We, Bishops of the Protestant Episcopal Church in the United States of America, in Council assembled as Bishops in the Church of God, do hereby solemnly declare to all whom it may concern, and especially to our fellow-Christians of the different Communions in this land, who, in their several spheres, have contended for the religion of Christ:

1. Our earnest desire that the Savior's prayer, "That we all may be one," may, in its deepest and truest sense, be speedily fulfilled;
2. That we believe that all who have been duly baptized with water, in the name of the Father, and of the Son, and of the Holy Ghost, are members of the Holy Catholic Church.
3. That in all things of human ordering or human choice, relating to modes of worship and discipline, or to traditional customs, this Church is ready in the spirit of love and humility to forego all preferences of her own;
4. That this Church does not seek to absorb other Communions, but rather, co-operating with them on the basis of a common Faith and Order, to discountenance schism, to heal the wounds of the Body of Christ, and to promote the charity which is the chief of Christian graces and the visibile manifestation of Christ to the world.
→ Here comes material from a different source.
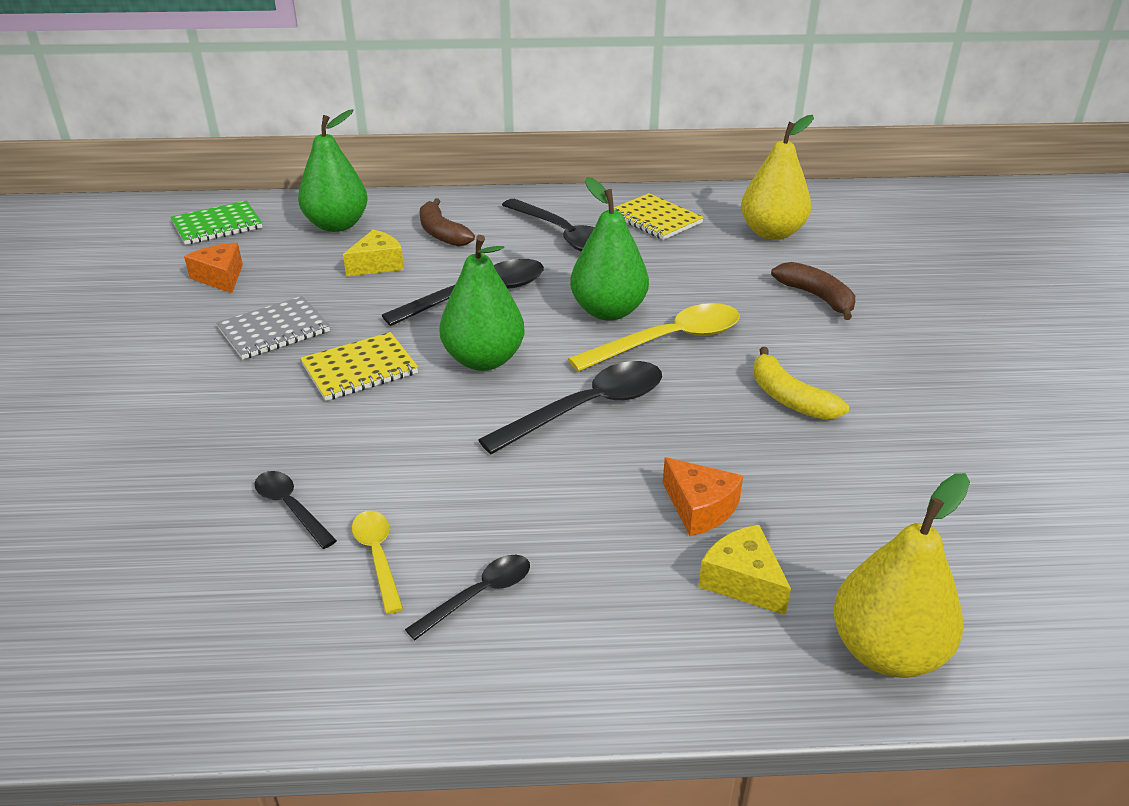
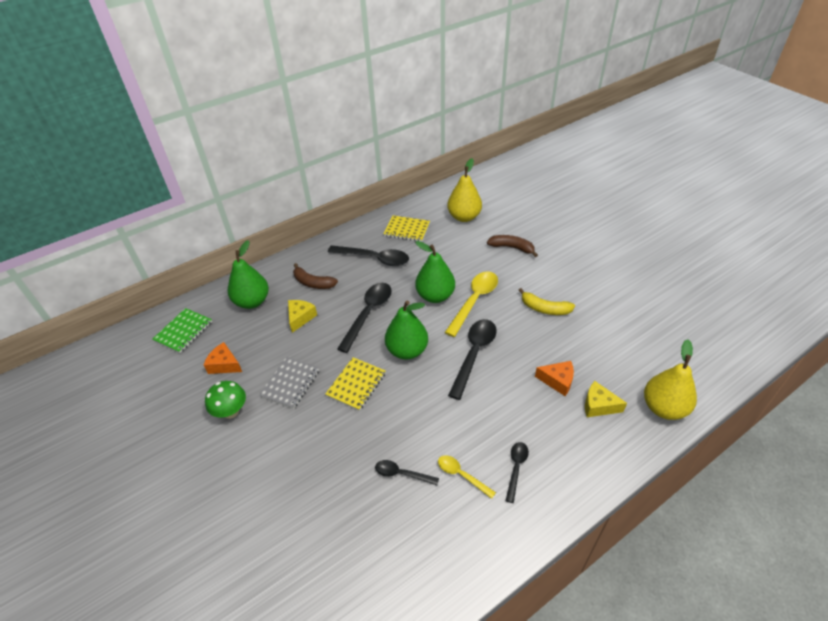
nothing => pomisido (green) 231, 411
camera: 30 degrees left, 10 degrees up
But furthermore, we do hereby affirm that the Christian unity can be restored only by the return of all Christian communions to the principles of unity exemplified by the undivided Catholic Church during the first ages of its existence; which principles we believe to be the substantial deposit of Christian Faith and Order committed by Christ and his Apostles to the Church unto the end of the world, and therefore incapable of compromise or surrender by those who have been ordained to be its stewards and trustees for the common and equal benefit of all men.

As inherent parts of this sacred deposit, and therefore as essential to the restoration of unity among the divided branches of Christendom, we account the following, to wit:

1. The Holy Scriptures of the Old and New Testaments as the revealed Word of God.
2. The Nicene Creed as the sufficient statement of the Christian Faith.
3. The two Sacraments — Baptism and the Supper of the Lord — ministered with unfailing use of Christ's words of institution and of the elements ordained by Him.
4. The Historic Episcopate, locally adapted in the methods of its administration to the varying needs of the nations and peoples called of God into the unity of His Church.

Furthermore, Deeply grieved by the sad divisions which affect the Christian Church in oun own land, we hereby declare our desire and readiness, so soon as there shall be any authorized response to this Declaration, to enter into brotherly conference with all or any Christian Bodies seeking the restoration of the organic unity of the Church, with a view to the earnest study of the conditions under which so priceless a blessing might happily be brought to pass.